The key second-order read is that this is less a “telephony slowdown” than a pricing-model transition. As AI features move from seat-based monetization to usage/value-based monetization, near-term reported revenue can lag even while product relevance improves; that creates a classic trough-in-transformation setup where headline growth stays soft until utilization crosses a threshold. The risk is that investors extrapolate current seat attrition too far forward, but the more important question is whether the new AI attach rate can offset seat compression by H2; management’s own comments imply that inflection is intended for Q3/Q4, not immediately. Competitively, the moat is not the AI label itself but the combination of EU data residency, installed base, and workflow integration. That positioning should pressure smaller UCaaS/CCaaS vendors that rely on generic third-party models or US cloud infrastructure, because they will struggle to match sovereignty claims without margin dilution. The likely winner set is less obvious: regional integrators, CRM/contact-center ecosystem partners, and infrastructure vendors that benefit from higher AI inference and storage workloads tied to on-prem or sovereign deployments.
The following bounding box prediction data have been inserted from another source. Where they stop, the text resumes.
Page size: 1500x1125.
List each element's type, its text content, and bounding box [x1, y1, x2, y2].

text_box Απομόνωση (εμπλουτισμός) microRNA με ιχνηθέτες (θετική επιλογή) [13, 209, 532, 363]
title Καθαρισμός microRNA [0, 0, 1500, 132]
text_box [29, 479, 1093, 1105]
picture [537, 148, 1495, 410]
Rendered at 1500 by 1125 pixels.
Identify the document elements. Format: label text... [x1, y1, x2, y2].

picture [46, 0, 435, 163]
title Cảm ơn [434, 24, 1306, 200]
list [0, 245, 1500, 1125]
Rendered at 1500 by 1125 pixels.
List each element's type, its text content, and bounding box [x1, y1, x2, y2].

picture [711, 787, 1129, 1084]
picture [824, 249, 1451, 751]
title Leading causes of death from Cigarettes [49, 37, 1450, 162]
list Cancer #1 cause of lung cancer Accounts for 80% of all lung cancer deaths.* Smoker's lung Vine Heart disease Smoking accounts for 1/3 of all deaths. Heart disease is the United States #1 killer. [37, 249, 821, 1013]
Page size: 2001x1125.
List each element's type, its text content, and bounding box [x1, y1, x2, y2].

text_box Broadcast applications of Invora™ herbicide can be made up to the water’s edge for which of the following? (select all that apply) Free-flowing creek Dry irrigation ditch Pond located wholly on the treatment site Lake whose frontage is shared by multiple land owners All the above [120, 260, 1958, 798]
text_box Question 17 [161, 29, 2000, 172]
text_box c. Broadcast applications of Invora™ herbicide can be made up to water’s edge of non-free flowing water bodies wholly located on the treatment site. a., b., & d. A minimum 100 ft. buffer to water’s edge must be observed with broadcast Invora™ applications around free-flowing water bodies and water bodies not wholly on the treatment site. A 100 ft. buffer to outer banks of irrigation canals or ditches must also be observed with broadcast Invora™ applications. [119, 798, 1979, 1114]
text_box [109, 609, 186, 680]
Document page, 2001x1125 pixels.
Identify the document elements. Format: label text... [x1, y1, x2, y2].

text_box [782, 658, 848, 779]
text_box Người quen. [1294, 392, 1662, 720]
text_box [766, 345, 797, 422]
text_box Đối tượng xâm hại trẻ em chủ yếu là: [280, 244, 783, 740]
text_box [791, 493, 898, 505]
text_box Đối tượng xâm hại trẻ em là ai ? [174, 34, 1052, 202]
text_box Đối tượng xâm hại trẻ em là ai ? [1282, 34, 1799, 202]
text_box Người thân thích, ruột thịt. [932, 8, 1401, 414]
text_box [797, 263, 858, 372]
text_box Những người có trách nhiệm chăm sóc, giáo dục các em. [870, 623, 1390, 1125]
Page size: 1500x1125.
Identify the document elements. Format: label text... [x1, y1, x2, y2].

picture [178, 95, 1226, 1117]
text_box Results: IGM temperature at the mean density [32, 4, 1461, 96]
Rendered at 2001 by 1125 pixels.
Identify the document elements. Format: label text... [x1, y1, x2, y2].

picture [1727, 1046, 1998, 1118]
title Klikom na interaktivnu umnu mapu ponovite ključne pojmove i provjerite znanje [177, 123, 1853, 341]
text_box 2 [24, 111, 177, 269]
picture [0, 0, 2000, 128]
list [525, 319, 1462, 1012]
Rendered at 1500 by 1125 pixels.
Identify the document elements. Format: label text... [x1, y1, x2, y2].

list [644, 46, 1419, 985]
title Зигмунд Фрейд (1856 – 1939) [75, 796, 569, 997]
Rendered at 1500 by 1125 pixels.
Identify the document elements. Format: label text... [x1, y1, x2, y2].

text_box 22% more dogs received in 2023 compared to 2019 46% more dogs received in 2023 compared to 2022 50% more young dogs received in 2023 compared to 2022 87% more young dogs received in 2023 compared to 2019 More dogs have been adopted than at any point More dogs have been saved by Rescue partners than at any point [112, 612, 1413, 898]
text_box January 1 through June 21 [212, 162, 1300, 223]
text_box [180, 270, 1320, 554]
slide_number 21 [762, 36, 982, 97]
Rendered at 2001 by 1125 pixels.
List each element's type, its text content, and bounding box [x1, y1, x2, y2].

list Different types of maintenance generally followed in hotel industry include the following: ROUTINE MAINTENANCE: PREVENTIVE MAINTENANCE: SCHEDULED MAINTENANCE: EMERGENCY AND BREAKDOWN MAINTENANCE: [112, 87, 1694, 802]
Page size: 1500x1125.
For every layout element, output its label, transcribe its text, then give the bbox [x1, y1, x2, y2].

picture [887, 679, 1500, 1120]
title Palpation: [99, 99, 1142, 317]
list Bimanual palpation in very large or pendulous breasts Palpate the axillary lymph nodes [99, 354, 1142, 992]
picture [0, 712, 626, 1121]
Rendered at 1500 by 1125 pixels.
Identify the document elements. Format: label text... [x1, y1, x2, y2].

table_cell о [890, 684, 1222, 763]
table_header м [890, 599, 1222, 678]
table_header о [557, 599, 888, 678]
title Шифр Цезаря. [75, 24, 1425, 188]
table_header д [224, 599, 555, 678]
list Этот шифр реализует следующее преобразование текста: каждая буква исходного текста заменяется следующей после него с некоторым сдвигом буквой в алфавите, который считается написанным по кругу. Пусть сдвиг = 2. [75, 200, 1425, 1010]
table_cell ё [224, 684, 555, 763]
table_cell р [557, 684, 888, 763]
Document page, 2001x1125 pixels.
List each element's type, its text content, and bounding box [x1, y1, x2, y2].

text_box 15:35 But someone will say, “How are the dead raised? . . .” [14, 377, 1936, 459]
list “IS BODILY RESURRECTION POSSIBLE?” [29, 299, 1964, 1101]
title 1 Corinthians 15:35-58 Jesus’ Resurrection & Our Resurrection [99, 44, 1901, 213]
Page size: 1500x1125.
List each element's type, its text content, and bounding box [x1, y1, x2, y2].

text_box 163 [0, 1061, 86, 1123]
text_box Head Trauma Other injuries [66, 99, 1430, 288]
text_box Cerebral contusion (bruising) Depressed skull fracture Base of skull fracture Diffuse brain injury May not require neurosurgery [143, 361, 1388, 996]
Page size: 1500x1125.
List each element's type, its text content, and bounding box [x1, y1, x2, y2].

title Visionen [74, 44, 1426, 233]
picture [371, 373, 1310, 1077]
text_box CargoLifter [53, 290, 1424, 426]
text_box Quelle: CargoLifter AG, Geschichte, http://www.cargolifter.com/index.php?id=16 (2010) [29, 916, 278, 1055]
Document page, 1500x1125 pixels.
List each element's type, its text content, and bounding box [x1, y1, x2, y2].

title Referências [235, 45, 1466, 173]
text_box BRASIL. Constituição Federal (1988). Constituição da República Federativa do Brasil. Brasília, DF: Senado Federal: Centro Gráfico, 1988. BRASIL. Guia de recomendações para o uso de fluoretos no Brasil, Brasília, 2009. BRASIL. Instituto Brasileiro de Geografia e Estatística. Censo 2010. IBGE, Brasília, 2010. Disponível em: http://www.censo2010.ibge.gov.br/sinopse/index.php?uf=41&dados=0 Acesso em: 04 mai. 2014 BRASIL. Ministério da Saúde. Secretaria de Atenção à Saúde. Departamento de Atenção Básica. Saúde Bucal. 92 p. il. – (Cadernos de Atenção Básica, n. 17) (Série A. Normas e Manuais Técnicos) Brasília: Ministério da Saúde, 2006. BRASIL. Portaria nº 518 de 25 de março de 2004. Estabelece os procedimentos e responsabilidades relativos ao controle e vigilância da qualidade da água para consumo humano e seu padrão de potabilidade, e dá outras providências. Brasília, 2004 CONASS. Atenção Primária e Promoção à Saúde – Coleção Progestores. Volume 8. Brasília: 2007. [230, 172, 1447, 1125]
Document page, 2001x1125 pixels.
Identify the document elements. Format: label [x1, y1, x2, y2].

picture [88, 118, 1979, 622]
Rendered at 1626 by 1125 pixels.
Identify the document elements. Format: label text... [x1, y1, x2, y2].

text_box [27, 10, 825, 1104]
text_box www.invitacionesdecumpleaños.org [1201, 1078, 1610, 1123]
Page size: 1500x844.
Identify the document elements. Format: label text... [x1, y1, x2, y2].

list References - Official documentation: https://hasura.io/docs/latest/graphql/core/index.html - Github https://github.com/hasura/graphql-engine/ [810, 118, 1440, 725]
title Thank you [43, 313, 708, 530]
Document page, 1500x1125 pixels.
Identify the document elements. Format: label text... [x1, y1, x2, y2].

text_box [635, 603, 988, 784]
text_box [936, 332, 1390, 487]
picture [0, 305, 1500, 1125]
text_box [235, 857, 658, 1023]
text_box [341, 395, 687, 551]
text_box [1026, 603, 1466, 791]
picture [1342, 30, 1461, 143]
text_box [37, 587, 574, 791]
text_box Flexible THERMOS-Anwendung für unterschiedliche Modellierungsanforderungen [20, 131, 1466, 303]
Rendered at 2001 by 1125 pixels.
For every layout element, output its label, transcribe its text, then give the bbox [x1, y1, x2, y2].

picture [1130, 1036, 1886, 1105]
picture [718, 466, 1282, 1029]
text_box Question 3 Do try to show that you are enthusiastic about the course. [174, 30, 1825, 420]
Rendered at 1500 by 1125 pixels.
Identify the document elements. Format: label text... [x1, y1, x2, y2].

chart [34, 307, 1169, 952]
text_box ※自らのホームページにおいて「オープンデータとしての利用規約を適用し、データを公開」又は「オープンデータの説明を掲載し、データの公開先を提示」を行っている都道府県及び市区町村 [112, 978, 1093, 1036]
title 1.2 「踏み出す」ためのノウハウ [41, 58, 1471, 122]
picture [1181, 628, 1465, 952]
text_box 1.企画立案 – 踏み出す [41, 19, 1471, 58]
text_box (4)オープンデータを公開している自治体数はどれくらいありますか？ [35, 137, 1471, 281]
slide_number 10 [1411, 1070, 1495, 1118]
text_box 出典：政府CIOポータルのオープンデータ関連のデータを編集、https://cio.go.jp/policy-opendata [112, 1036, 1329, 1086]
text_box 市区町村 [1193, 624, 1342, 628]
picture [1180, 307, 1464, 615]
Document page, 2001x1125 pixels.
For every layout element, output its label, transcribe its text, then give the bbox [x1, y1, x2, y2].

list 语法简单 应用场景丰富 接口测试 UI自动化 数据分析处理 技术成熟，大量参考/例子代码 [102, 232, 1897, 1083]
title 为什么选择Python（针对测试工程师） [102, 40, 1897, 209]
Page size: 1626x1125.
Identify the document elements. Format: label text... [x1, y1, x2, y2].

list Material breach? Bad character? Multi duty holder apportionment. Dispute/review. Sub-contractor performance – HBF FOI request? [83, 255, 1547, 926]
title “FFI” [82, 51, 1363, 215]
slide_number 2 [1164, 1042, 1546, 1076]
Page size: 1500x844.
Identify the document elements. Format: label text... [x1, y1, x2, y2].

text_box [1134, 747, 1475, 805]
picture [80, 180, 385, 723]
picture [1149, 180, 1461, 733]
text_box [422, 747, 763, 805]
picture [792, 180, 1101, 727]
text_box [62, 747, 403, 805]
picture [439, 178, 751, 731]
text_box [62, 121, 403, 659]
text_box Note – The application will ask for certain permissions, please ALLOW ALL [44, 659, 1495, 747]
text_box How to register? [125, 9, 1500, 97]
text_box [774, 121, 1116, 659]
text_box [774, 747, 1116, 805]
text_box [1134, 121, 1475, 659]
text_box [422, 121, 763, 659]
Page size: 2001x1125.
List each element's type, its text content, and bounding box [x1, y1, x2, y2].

The contrarian view is that the market may still be underestimating execution risk in the commercial motion, not the product roadmap. AI solutions sold on business case payback need materially higher partner enablement and longer sales cycles, so the incremental spend could depress margins for longer than consensus expects if conversion rates are weak. The bullish variant only works if early adopters create repeatable templates; otherwise, the transformation becomes a story of product breadth without enough monetization velocity.